## Work instructions
Go through each line of the records below and count those with the word "licenses"; give only the total.

## Data excerpts
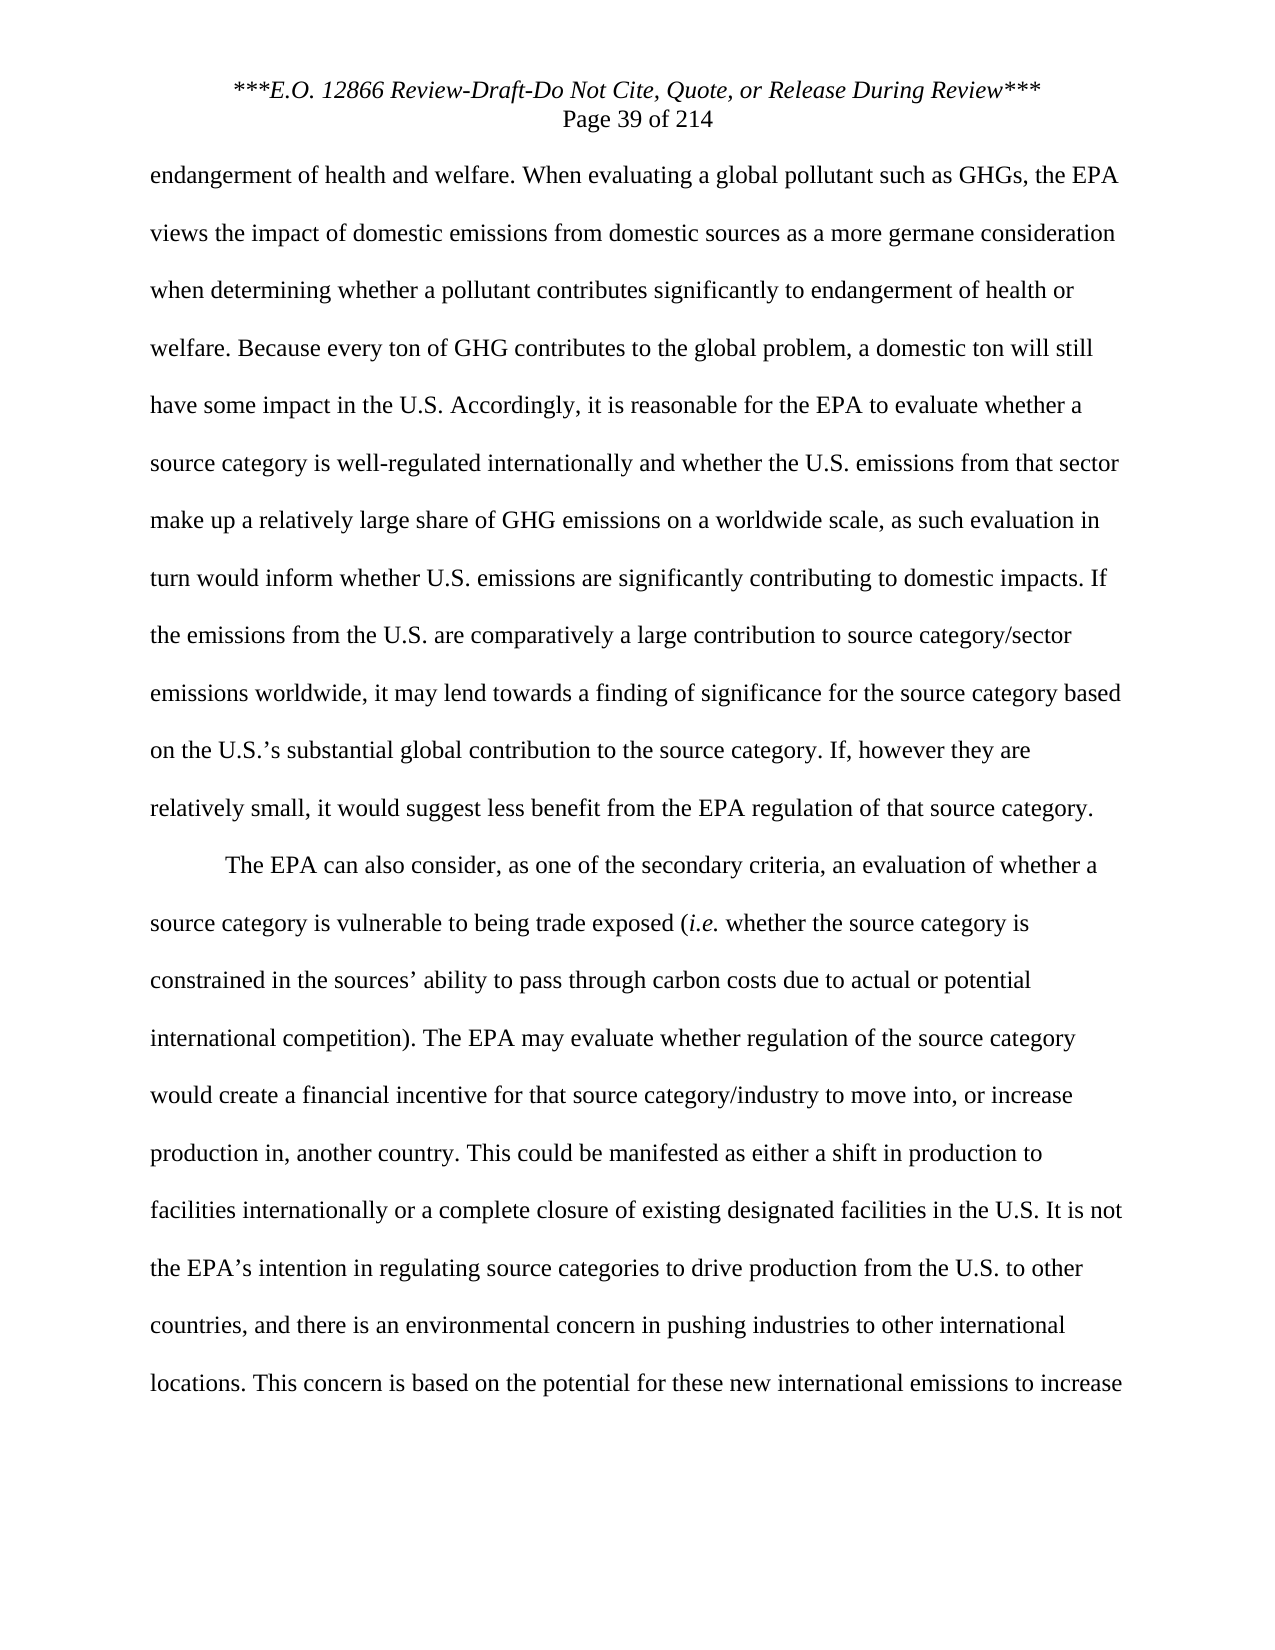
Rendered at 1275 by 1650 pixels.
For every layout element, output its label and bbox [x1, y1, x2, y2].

text [150, 161, 1125, 822]
text [150, 851, 1125, 1397]
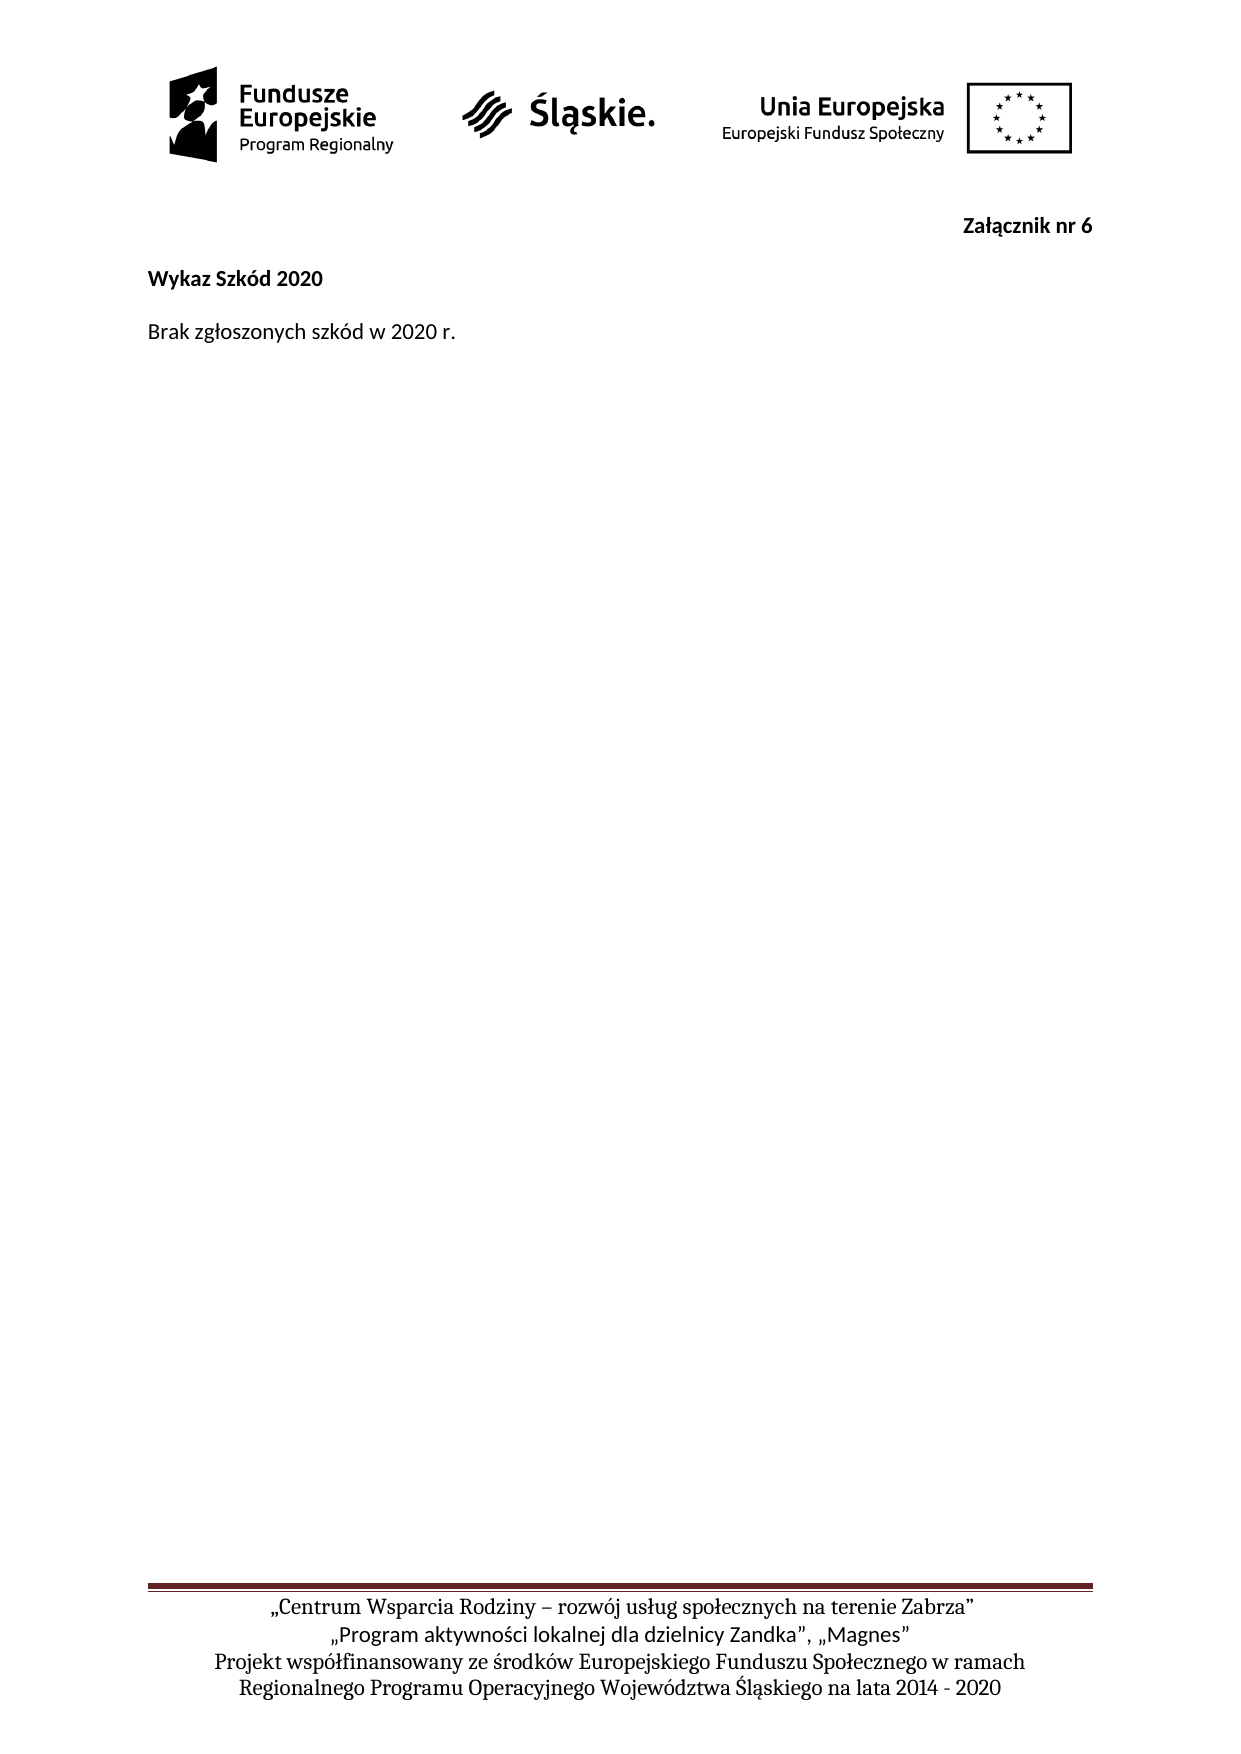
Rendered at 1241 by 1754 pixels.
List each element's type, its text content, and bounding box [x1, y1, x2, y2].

text Załącznik nr 6 [148, 211, 1093, 239]
text Brak zgłoszonych szkód w 2020 r. [148, 317, 1093, 345]
picture [147, 44, 1094, 184]
text Wykaz Szkód 2020 [148, 264, 1093, 292]
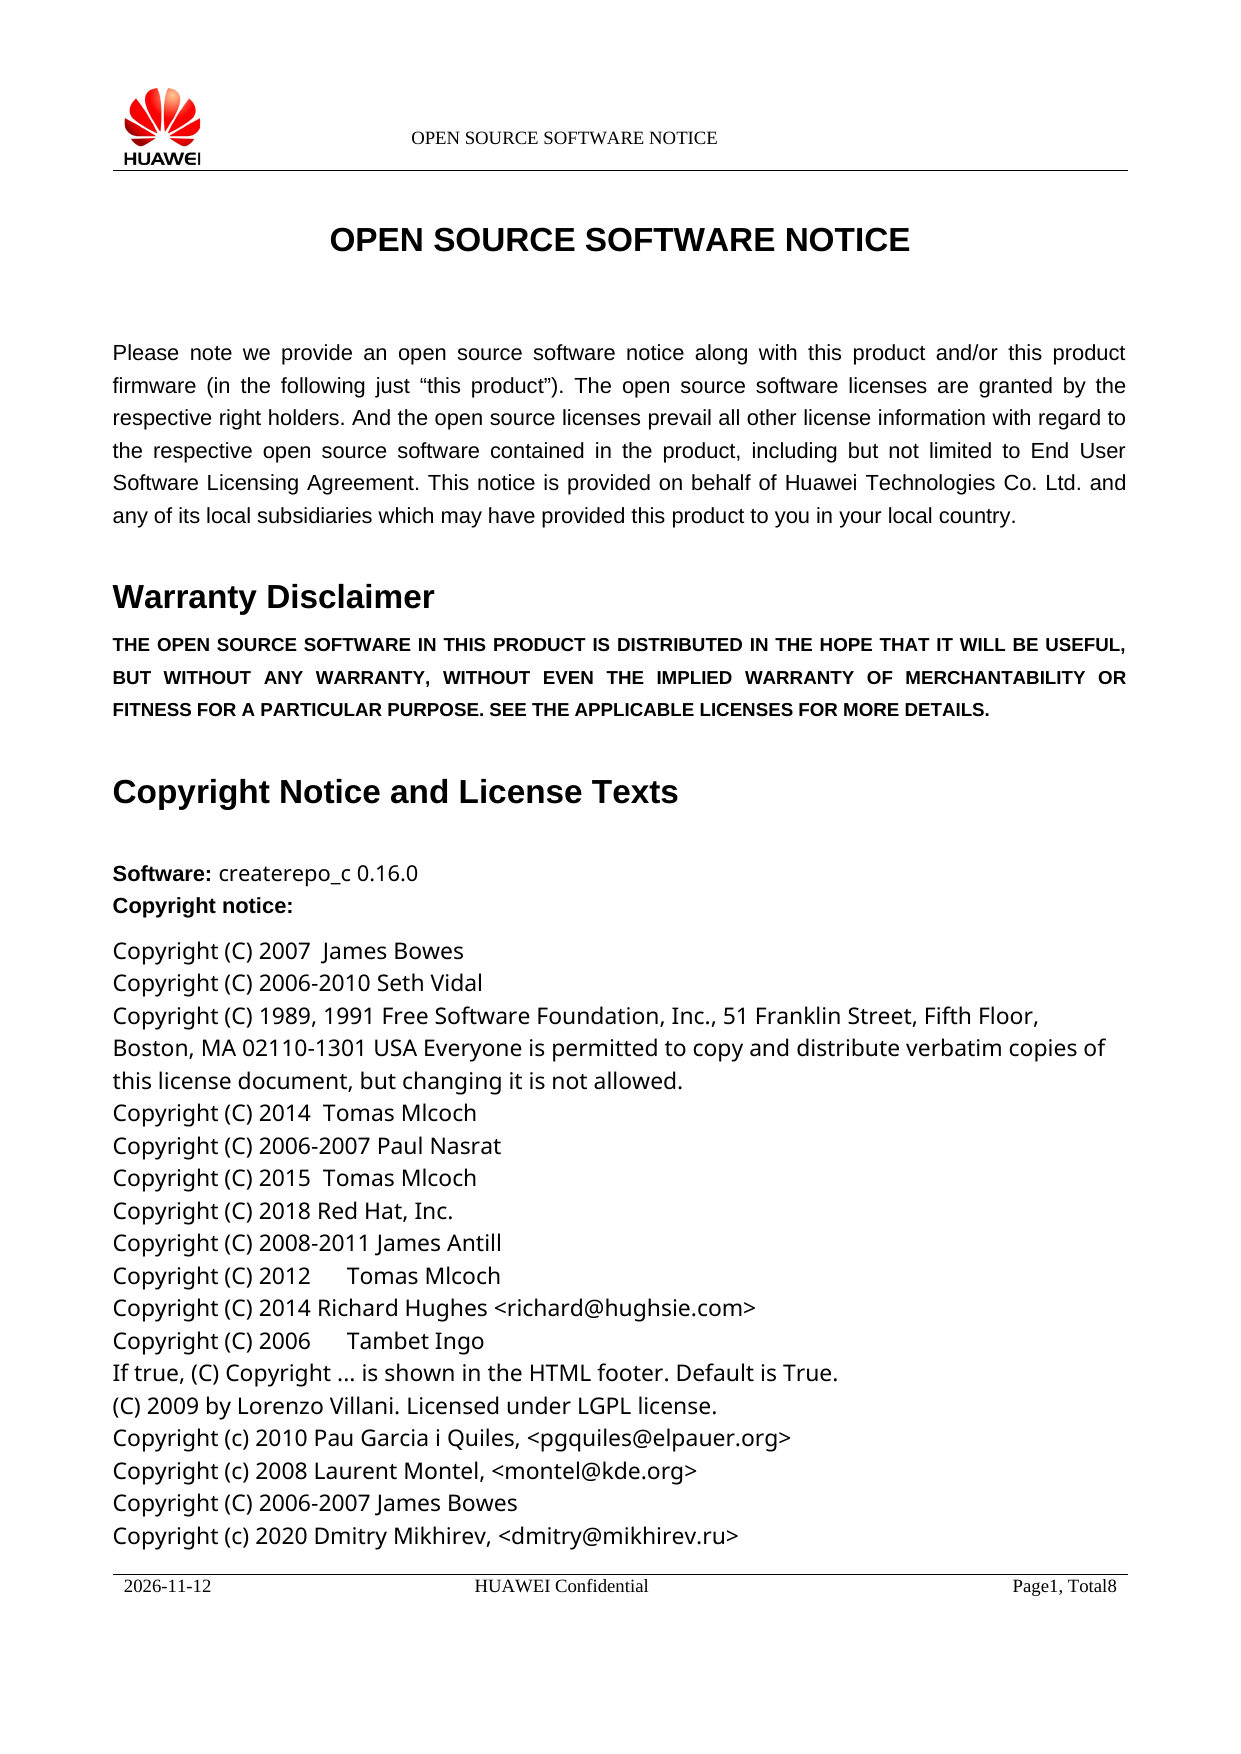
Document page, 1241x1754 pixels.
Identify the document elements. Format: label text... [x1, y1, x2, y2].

text OPEN SOURCE SOFTWARE NOTICE [112, 206, 1128, 271]
title Software: createrepo_c 0.16.0 [112, 856, 1128, 889]
text Copyright Notice and License Texts [112, 759, 1128, 824]
picture [124, 88, 201, 165]
text The open source software in this product is distributed in the hope that it will be useful, but WITHOUT ANY WARRANTY, without even the implied warranty of MERCHANTABILITY or FITNESS FOR A PARTICULAR PURPOSE. See the applicable licenses for more details. [112, 629, 1128, 726]
text Copyright notice: [112, 889, 1128, 921]
text Copyright (C) 2007 James Bowes Copyright (C) 2006-2010 Seth Vidal Copyright (C) 1989, 1991 Free Software Foundation, Inc., 51 Franklin Street, Fifth Floor, Boston, MA 02110-1301 USA Everyone is permitted to copy and distribute verbatim copies of this license document, but changing it is not allowed. Copyright (C) 2014 Tomas Mlcoch Copyright (C) 2006-2007 Paul Nasrat Copyright (C) 2015 Tomas Mlcoch Copyright (C) 2018 Red Hat, Inc. Copyright (C) 2008-2011 James Antill Copyright (C) 2012 Tomas Mlcoch Copyright (C) 2014 Richard Hughes <richard@hughsie.com> Copyright (C) 2006 Tambet Ingo If true, (C) Copyright ... is shown in the HTML footer. Default is True. (C) 2009 by Lorenzo Villani. Licensed under LGPL license. Copyright (c) 2010 Pau Garcia i Quiles, <pgquiles@elpauer.org> Copyright (c) 2008 Laurent Montel, <montel@kde.org> Copyright (C) 2006-2007 James Bowes Copyright (c) 2020 Dmitry Mikhirev, <dmitry@mikhirev.ru> Copyright (c) 2019 Stephen Gallagher <sgallagh@redhat.com> Copyright (C) 2012 Tomas Mlcoch rec.rights = Copyright 2014 Bar Inc Copyright (C) 2013 Tomas Mlcoch Copyright (C) 2006 Seth Vidal copyright = u2013, Red Hat Copyright (C) 2012-2013 Tomas Mlcoch Copyright (C) 2012 Colin Walters <walters@verbum.org>. Copyright (C) 2013 Tomas Mlcoch [112, 934, 1128, 1551]
text Please note we provide an open source software notice along with this product and/or this product firmware (in the following just “this product”). The open source software licenses are granted by the respective right holders. And the open source licenses prevail all other license information with regard to the respective open source software contained in the product, including but not limited to End User Software Licensing Agreement. This notice is provided on behalf of Huawei Technologies Co. Ltd. and any of its local subsidiaries which may have provided this product to you in your local country. [112, 336, 1128, 531]
text Warranty Disclaimer [112, 564, 1128, 629]
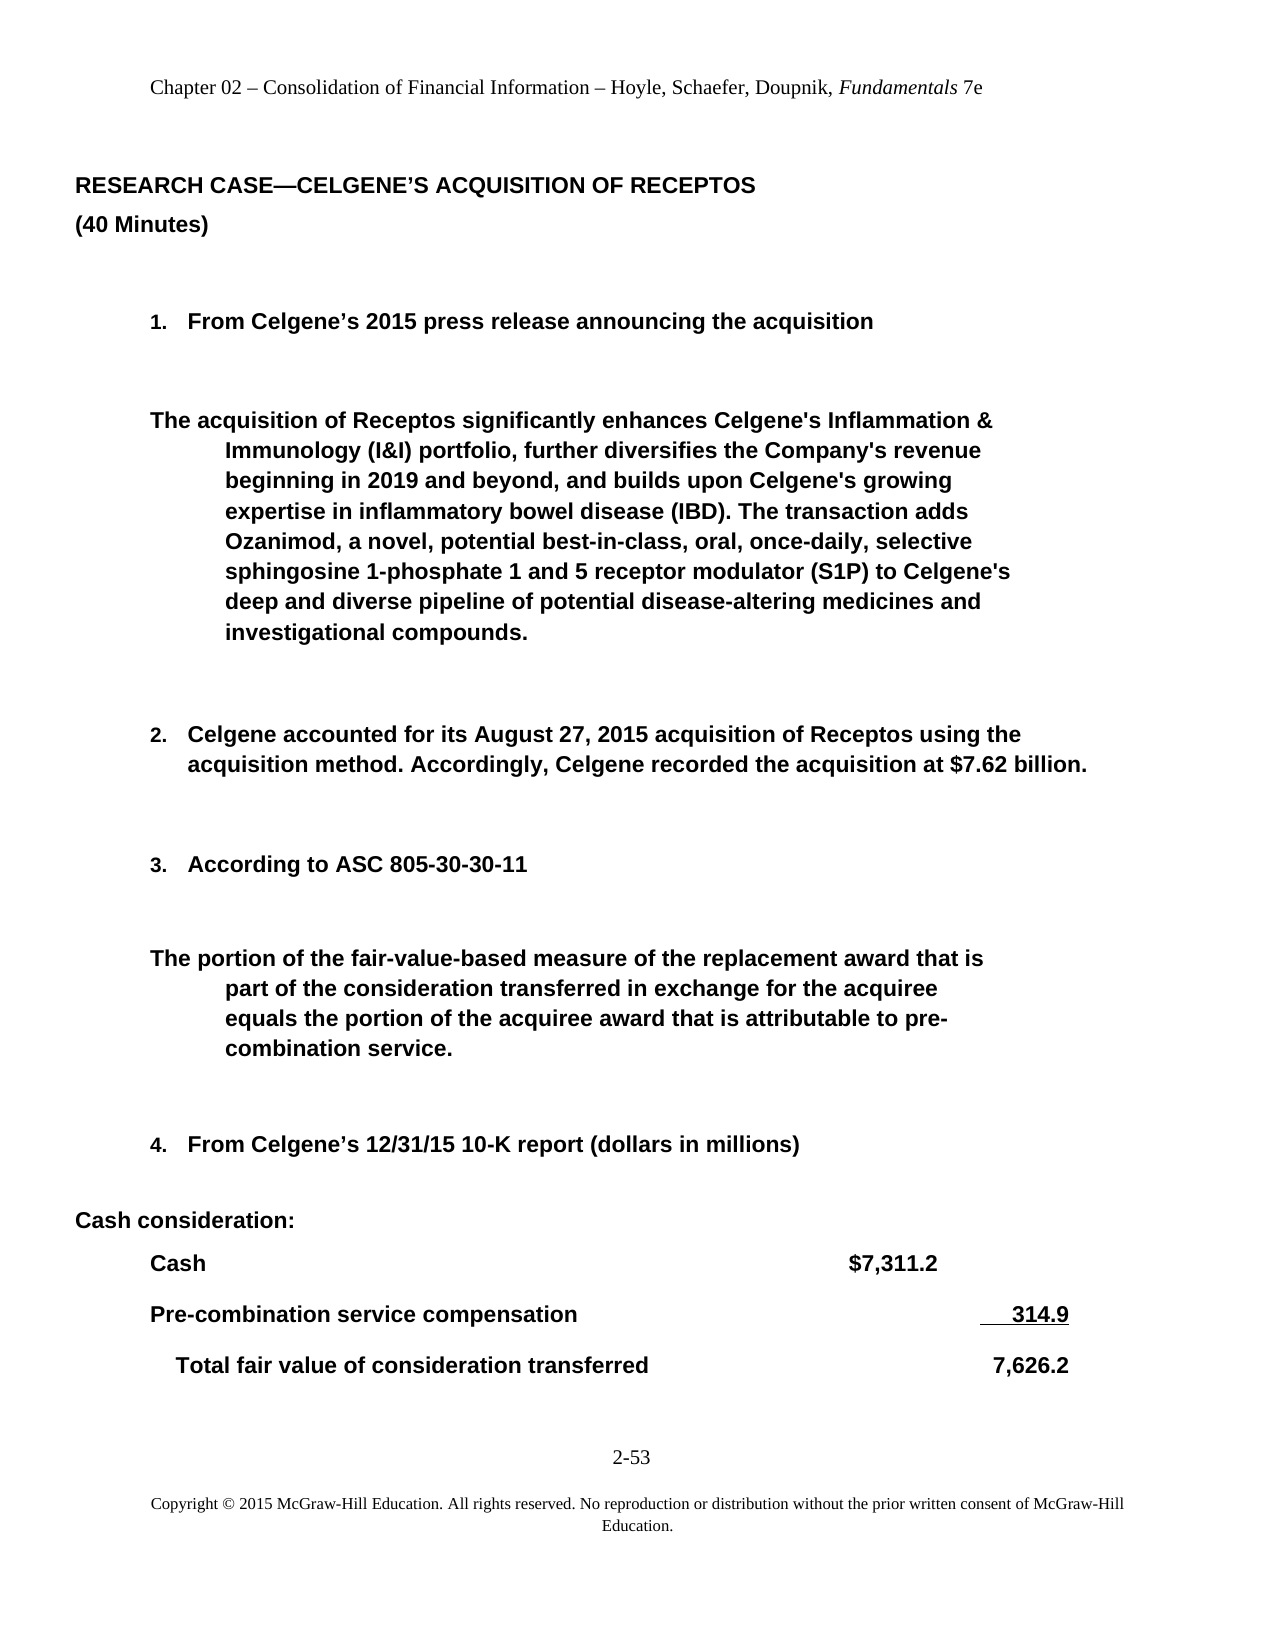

## Solution to this exercise
2